A few minutes more and the slender boat pushed off from the shore. Schnetz rowed and Kohle sat at the tiller again; but, instead of the merry company that had occupied these same seats but a few hours before, amusing themselves with singing and flute-playing, there now lay on the bottom of the boat a white, silent passenger, with closed eyes; and at his head crouched a pale girl, who, from time to time, silently dried with her long red locks the heavy drops of blood which oozed out from under the bandages. Her head was sunk upon her breast. The others must not see how the big tear-drops coursed steadily down her cheeks.

CHAPTER VIII.

Up-stairs, in a bare, meanly-furnished room of the tavern, lay Irene.

The dim beams of the setting sun shone in through the little window-panes, which were still dripping from the rain, but did not penetrate to the sofa where the poor girl cowered in an agony of grief, covering her face with her hands and vainly trying to close her ears so tightly with the folds of her hood that she should not hear the music of the waltz below. The walls and floors of the lightly-built upper story groaned under the regular step of the dance. Never in all her life, she thought, had she been more wretched and miserable, not even in those gloomy days before she resolved to write Felix a letter of farewell. Then there was still a certain greatness, dignity, and harmony left both within and about her; now her condition was painful and revolting to a degree that seemed almost pitiably ridiculous.

She, lying up here in torture; and he down below in the best of spirits, whirling about with a waiter-girl in his arms, to the music of a peasant's orchestra--not among the other wedding-guests even, but apart, secretly, in the way one only dances when one is very much in the mood for it, or very much in love! She did not even have the consolation of thinking he had done this merely out of defiance to her, out of secret lovesickness and grief. He could not possibly have had a suspicion that she would come down and surprise him at his dance; that she would see how tightly the girl clung to him, and how reluctantly she finally released herself from his arms.

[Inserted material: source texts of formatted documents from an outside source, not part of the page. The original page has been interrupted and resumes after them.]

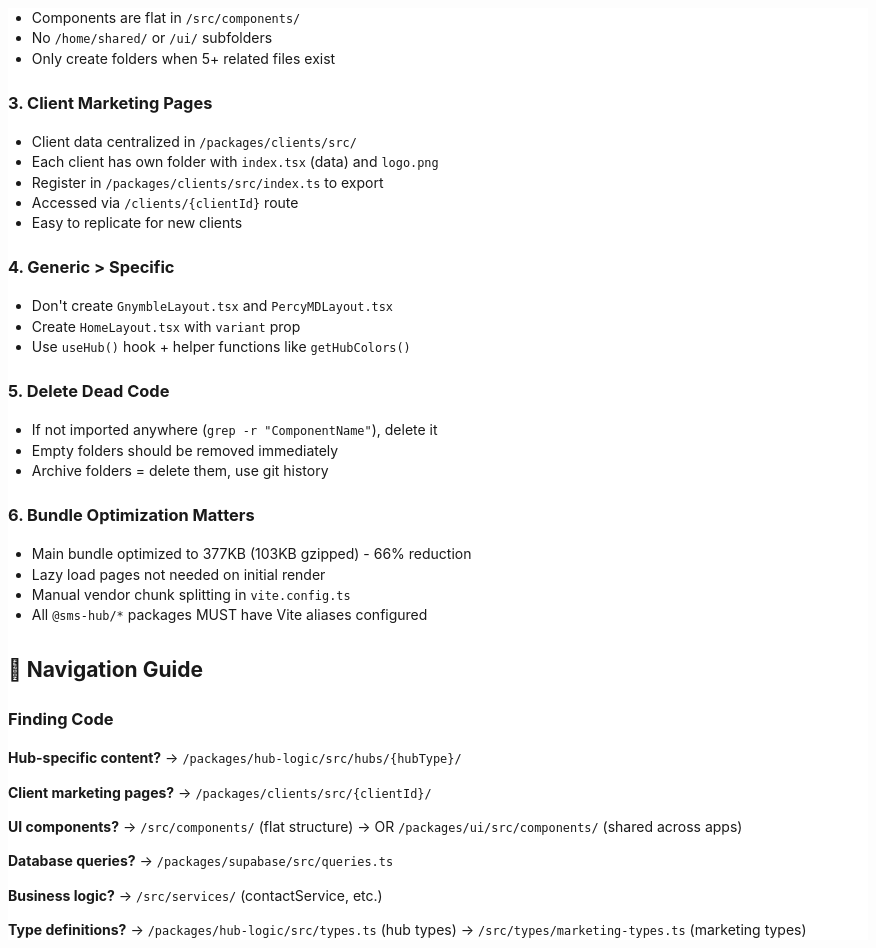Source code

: - Components are flat in `/src/components/`
- No `/home/shared/` or `/ui/` subfolders
- Only create folders when 5+ related files exist

### 3. Client Marketing Pages

- Client data centralized in `/packages/clients/src/`
- Each client has own folder with `index.tsx` (data) and `logo.png`
- Register in `/packages/clients/src/index.ts` to export
- Accessed via `/clients/{clientId}` route
- Easy to replicate for new clients

### 4. Generic > Specific

- Don't create `GnymbleLayout.tsx` and `PercyMDLayout.tsx`
- Create `HomeLayout.tsx` with `variant` prop
- Use `useHub()` hook + helper functions like `getHubColors()`

### 5. Delete Dead Code

- If not imported anywhere (`grep -r "ComponentName"`), delete it
- Empty folders should be removed immediately
- Archive folders = delete them, use git history

### 6. Bundle Optimization Matters

- Main bundle optimized to 377KB (103KB gzipped) - 66% reduction
- Lazy load pages not needed on initial render
- Manual vendor chunk splitting in `vite.config.ts`
- All `@sms-hub/*` packages MUST have Vite aliases configured

## 🧭 Navigation Guide

### Finding Code

**Hub-specific content?**
→ `/packages/hub-logic/src/hubs/{hubType}/`

**Client marketing pages?**
→ `/packages/clients/src/{clientId}/`

**UI components?**
→ `/src/components/` (flat structure)
→ OR `/packages/ui/src/components/` (shared across apps)

**Database queries?**
→ `/packages/supabase/src/queries.ts`

**Business logic?**
→ `/src/services/` (contactService, etc.)

**Type definitions?**
→ `/packages/hub-logic/src/types.ts` (hub types)
→ `/src/types/marketing-types.ts` (marketing types)
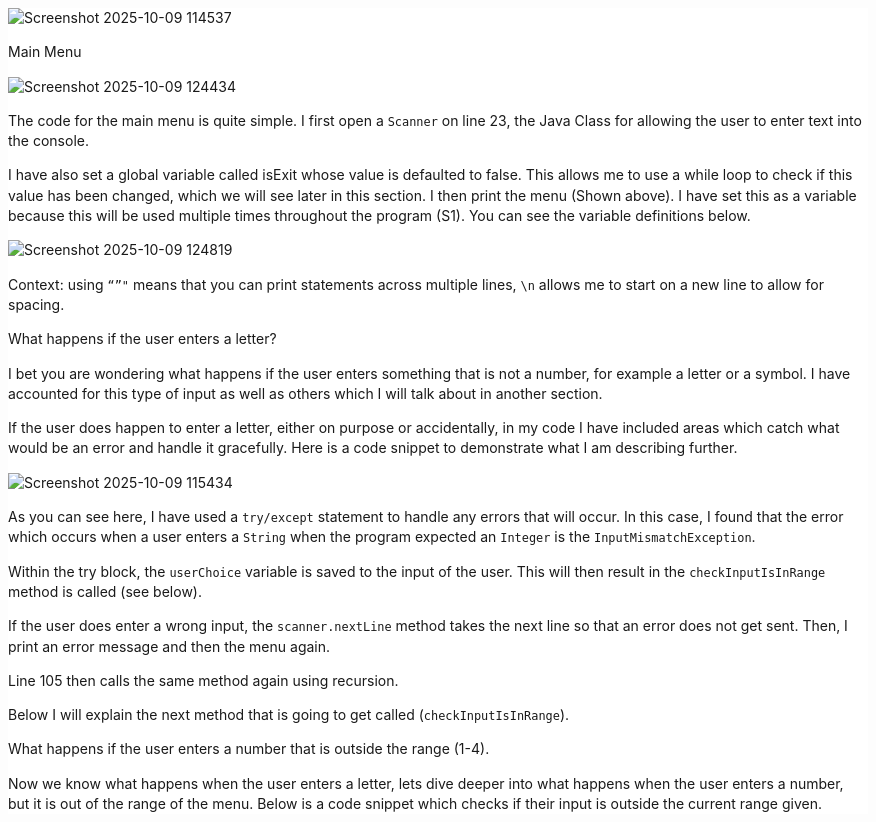 <img width="435" height="147" alt="Screenshot 2025-10-09 114537" src="https://github.com/user-attachments/assets/706e16b8-468d-4fa9-9494-3952ec13dd8c" />



Main Menu


<img width="729" height="332" alt="Screenshot 2025-10-09 124434" src="https://github.com/user-attachments/assets/72126d69-f395-4cd5-8d70-306d38c4d2fb" />


The code for the main menu is quite simple. I first open a `Scanner` on line 23, the Java Class for allowing the user to enter text into the console. 

I have also set a global variable called isExit whose value is defaulted to false. This allows me to use a while loop to check if this value has been changed, which we will see later in this section. I then print the menu (Shown above). I have set this as a variable because this will be used multiple times throughout the program (S1). You can see the variable definitions below. 

<img width="788" height="192" alt="Screenshot 2025-10-09 124819" src="https://github.com/user-attachments/assets/45d66e72-d6bb-4f8d-94ac-4dee74e438d8" />


Context: using `“”"` means that you can print statements across multiple lines, `\n` allows me to start on a new line to allow for spacing. 



What happens if the user enters a letter?

I bet you are wondering what happens if the user enters something that is not a number, for example a letter or a symbol. I have accounted for this type of input as well as others which I will talk about in another section. 

If the user does happen to enter a letter, either on purpose or accidentally, in my code I have included areas which catch what would be an error and handle it gracefully. Here is a code snippet to demonstrate what I am describing further. 

<img width="902" height="346" alt="Screenshot 2025-10-09 115434" src="https://github.com/user-attachments/assets/62c8ec89-de5f-4286-8df2-166265cbd5b6" />


As you can see here, I have used a `try/except` statement to handle any errors that will occur. In this case, I found that the error which occurs when a user enters a `String` when the program expected an `Integer` is the `InputMismatchException`.  

Within the try block, the `userChoice` variable is saved to the input of the user. This will then result in the `checkInputIsInRange` method is called (see below). 

If the user does enter a wrong input, the `scanner.nextLine` method takes the next line so that an error does not get sent. Then, I print an error message and then the menu again. 

Line 105 then calls the same method again using recursion.

Below I will explain the next method that is going to get called (`checkInputIsInRange`). 



What happens if the user enters a number that is outside the range (1-4). 

Now we know what happens when the user enters a letter, lets dive deeper into what happens when the user enters a number, but it is out of the range of the menu. Below is a code snippet which checks if their input is outside the current range given.  
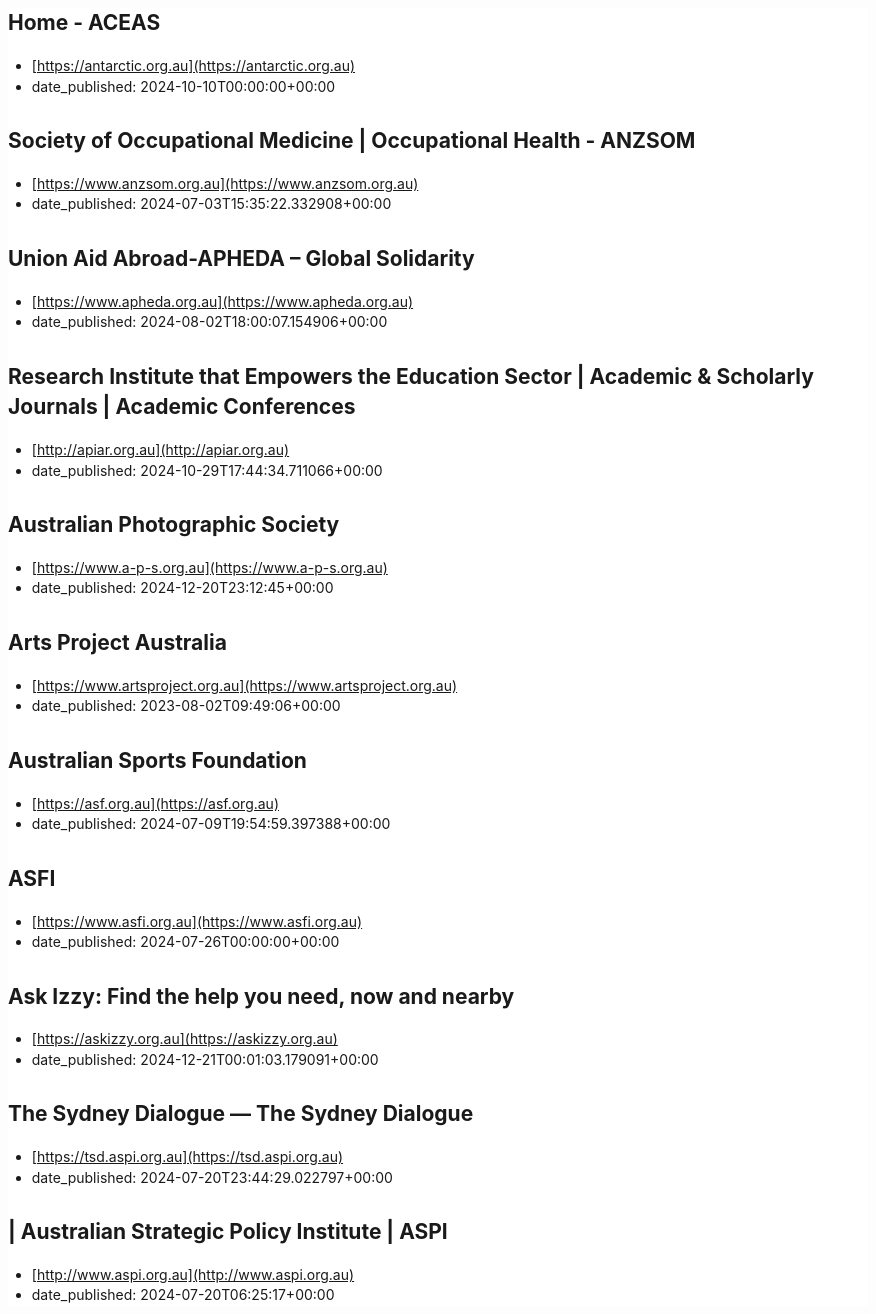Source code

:  ## Home - ACEAS
 - [https://antarctic.org.au](https://antarctic.org.au)
 - date_published: 2024-10-10T00:00:00+00:00

 ## Society of Occupational Medicine | Occupational Health  - ANZSOM
 - [https://www.anzsom.org.au](https://www.anzsom.org.au)
 - date_published: 2024-07-03T15:35:22.332908+00:00

 ## Union Aid Abroad-APHEDA – Global Solidarity
 - [https://www.apheda.org.au](https://www.apheda.org.au)
 - date_published: 2024-08-02T18:00:07.154906+00:00

 ## Research Institute that Empowers the Education Sector | Academic & Scholarly Journals | Academic Conferences
 - [http://apiar.org.au](http://apiar.org.au)
 - date_published: 2024-10-29T17:44:34.711066+00:00

 ## Australian Photographic Society
 - [https://www.a-p-s.org.au](https://www.a-p-s.org.au)
 - date_published: 2024-12-20T23:12:45+00:00

 ## Arts Project Australia
 - [https://www.artsproject.org.au](https://www.artsproject.org.au)
 - date_published: 2023-08-02T09:49:06+00:00

 ## Australian Sports Foundation
 - [https://asf.org.au](https://asf.org.au)
 - date_published: 2024-07-09T19:54:59.397388+00:00

 ## ASFI
 - [https://www.asfi.org.au](https://www.asfi.org.au)
 - date_published: 2024-07-26T00:00:00+00:00

 ## Ask Izzy: Find the help you need, now and nearby
 - [https://askizzy.org.au](https://askizzy.org.au)
 - date_published: 2024-12-21T00:01:03.179091+00:00

 ## The Sydney Dialogue — The Sydney Dialogue
 - [https://tsd.aspi.org.au](https://tsd.aspi.org.au)
 - date_published: 2024-07-20T23:44:29.022797+00:00

 ## | Australian Strategic Policy Institute | ASPI
 - [http://www.aspi.org.au](http://www.aspi.org.au)
 - date_published: 2024-07-20T06:25:17+00:00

She had flown up-stairs as if pursued by a ghost, had pushed the bolt to behind her with trembling hands, and had thrown herself on the hard little sofa, and shut her eyes and bowed her head as if now the death blow might fall at any moment. And down below, the jovial bassviol hummed and buzzed, and the clarionet abandoned itself to the most extravagant passages.

For the moment she hated this man, whom heretofore, through all their separation, she had mourned over as one does over a dead friend, who, though lost, is still dear forever. When she thought that the hand which had once caressed her had stroked the chin of this coarse red-haired girl, a pang of bitter aversion shot through her heart, as if she felt herself humiliated and dishonored by the mere association. She shed no tears, but only because her pride rose up in all its strength against such a proceeding. And yet she had to bite into the silk lining of her hood with her little teeth in order to suppress her sobbing and restrain her weeping.

She felt that she must take some step to put an end to this unbearable state of things; that she must start the very next morning on the Italian journey which had been so unfortunately postponed. But to-day, now, when before all else she must avoid meeting him again, she must escape from this mad-house where she stood in positive danger of going crazy herself.

Just then a knock was heard at the door. She sprang to her feet in alarm. If it should be he? if he had come, perhaps, to justify himself to her; to excuse his outrageous behavior?

She was incapable of uttering a sound; and, even after the knock had been repeated a second time, she was unable to ask who was there. It was only when she heard the voice of the waiter-girl, who called through the door that she had a message to deliver to the Fräulein, that she found strength to drag herself with trembling knees to the door, and open it. She took a note from the girl's hand, shook her head quickly in reply to the question whether she wanted a light, and bolted the door in the face of the hastily-dismissed messenger, who would have been glad of a chance to talk a little.